Supplied records -
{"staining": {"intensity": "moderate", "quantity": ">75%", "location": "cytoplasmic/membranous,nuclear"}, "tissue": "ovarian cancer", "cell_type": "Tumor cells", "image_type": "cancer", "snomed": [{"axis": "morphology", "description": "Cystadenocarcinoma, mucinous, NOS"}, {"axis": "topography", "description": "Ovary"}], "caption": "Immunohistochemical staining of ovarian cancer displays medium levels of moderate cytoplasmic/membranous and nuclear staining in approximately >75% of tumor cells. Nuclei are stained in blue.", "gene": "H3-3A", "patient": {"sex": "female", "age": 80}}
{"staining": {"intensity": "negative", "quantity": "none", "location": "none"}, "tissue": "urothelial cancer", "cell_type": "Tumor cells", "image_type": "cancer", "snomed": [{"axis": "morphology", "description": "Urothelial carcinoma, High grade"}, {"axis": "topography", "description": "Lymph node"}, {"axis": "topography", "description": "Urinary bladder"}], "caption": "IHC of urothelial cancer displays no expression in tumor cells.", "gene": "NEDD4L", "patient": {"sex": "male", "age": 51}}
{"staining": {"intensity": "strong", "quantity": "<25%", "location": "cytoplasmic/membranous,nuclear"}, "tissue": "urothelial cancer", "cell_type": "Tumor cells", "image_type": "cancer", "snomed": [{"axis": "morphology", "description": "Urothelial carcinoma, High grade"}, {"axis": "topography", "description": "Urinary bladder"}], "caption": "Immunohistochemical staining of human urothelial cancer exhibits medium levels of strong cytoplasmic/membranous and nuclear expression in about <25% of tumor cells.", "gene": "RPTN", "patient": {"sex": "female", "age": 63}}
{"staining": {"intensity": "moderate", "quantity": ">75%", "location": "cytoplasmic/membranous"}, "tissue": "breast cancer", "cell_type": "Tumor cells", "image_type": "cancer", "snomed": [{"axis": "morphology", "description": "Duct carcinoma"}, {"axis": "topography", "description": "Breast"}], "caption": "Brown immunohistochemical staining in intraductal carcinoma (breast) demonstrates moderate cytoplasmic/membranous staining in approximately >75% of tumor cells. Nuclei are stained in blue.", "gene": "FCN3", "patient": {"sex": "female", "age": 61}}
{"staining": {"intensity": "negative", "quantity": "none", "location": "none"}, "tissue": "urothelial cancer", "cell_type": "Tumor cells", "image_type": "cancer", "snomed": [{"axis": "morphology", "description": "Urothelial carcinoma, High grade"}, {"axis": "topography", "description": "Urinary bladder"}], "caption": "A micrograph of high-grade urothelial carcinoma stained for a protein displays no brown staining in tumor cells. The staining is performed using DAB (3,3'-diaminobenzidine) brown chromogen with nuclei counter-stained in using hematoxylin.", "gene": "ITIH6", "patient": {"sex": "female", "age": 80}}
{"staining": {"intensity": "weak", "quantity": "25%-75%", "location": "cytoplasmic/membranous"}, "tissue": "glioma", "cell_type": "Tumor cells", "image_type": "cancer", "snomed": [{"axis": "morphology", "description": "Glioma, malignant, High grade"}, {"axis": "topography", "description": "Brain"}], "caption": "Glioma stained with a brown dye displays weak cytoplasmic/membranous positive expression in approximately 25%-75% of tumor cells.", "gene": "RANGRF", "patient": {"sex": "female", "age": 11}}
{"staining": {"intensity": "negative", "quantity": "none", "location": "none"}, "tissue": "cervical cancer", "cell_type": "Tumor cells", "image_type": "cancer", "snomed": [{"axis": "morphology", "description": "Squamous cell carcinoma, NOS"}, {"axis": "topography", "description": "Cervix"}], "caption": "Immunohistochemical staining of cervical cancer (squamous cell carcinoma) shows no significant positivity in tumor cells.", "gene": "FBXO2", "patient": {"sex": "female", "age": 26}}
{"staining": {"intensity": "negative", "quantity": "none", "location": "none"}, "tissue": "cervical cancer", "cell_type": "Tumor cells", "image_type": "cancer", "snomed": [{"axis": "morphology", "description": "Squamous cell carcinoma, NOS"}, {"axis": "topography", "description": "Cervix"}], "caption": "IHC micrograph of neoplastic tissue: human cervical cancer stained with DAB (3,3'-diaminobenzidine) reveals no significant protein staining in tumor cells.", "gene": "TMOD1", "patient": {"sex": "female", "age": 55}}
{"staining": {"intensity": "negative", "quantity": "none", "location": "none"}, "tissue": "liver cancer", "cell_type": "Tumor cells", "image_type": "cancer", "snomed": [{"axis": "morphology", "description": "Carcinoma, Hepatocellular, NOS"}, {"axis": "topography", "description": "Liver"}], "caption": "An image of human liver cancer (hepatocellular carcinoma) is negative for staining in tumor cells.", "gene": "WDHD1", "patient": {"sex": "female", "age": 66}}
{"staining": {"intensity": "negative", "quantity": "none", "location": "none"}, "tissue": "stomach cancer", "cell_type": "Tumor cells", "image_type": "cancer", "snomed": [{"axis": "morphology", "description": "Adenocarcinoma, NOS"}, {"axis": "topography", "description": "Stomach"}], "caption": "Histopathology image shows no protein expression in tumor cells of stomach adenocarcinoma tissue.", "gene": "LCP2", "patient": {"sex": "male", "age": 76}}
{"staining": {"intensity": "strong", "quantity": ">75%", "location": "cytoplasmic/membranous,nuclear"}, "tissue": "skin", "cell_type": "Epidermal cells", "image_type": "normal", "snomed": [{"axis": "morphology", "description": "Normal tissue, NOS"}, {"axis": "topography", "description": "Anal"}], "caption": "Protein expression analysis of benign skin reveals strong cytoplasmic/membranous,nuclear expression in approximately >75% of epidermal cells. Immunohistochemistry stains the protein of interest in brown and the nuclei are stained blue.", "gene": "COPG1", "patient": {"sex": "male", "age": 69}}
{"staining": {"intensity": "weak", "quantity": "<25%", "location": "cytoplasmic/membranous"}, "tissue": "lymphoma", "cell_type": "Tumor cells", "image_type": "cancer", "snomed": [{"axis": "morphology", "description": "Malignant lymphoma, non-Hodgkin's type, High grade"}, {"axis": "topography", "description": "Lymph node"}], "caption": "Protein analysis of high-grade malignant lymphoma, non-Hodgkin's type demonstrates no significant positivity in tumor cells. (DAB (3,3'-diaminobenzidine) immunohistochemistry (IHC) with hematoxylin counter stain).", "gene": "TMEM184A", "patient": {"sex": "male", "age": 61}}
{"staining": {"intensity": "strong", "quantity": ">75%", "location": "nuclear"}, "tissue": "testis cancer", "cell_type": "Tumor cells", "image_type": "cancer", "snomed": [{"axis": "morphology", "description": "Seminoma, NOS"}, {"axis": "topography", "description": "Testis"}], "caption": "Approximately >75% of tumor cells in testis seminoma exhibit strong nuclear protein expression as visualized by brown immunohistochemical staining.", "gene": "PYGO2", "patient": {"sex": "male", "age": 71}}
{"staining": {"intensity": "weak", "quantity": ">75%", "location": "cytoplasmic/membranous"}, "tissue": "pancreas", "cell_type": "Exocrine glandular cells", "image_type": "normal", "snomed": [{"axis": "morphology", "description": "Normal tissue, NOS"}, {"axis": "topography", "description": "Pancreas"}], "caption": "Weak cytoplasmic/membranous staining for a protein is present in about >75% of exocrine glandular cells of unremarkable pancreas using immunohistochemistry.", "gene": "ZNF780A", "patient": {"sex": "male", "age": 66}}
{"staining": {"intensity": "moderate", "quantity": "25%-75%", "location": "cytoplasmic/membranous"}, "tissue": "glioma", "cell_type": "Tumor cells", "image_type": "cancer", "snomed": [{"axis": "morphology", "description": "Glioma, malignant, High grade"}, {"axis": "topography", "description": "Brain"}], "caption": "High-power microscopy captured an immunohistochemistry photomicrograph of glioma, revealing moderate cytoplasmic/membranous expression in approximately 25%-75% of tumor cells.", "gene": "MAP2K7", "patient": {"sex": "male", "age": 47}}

Prompt - The first line of the entries above marks where to begin; repeat each line exactly through the one that contains "of urothelial cancer", and include that line.

Solution -
{"staining": {"intensity": "moderate", "quantity": ">75%", "location": "cytoplasmic/membranous,nuclear"}, "tissue": "ovarian cancer", "cell_type": "Tumor cells", "image_type": "cancer", "snomed": [{"axis": "morphology", "description": "Cystadenocarcinoma, mucinous, NOS"}, {"axis": "topography", "description": "Ovary"}], "caption": "Immunohistochemical staining of ovarian cancer displays medium levels of moderate cytoplasmic/membranous and nuclear staining in approximately >75% of tumor cells. Nuclei are stained in blue.", "gene": "H3-3A", "patient": {"sex": "female", "age": 80}}
{"staining": {"intensity": "negative", "quantity": "none", "location": "none"}, "tissue": "urothelial cancer", "cell_type": "Tumor cells", "image_type": "cancer", "snomed": [{"axis": "morphology", "description": "Urothelial carcinoma, High grade"}, {"axis": "topography", "description": "Lymph node"}, {"axis": "topography", "description": "Urinary bladder"}], "caption": "IHC of urothelial cancer displays no expression in tumor cells.", "gene": "NEDD4L", "patient": {"sex": "male", "age": 51}}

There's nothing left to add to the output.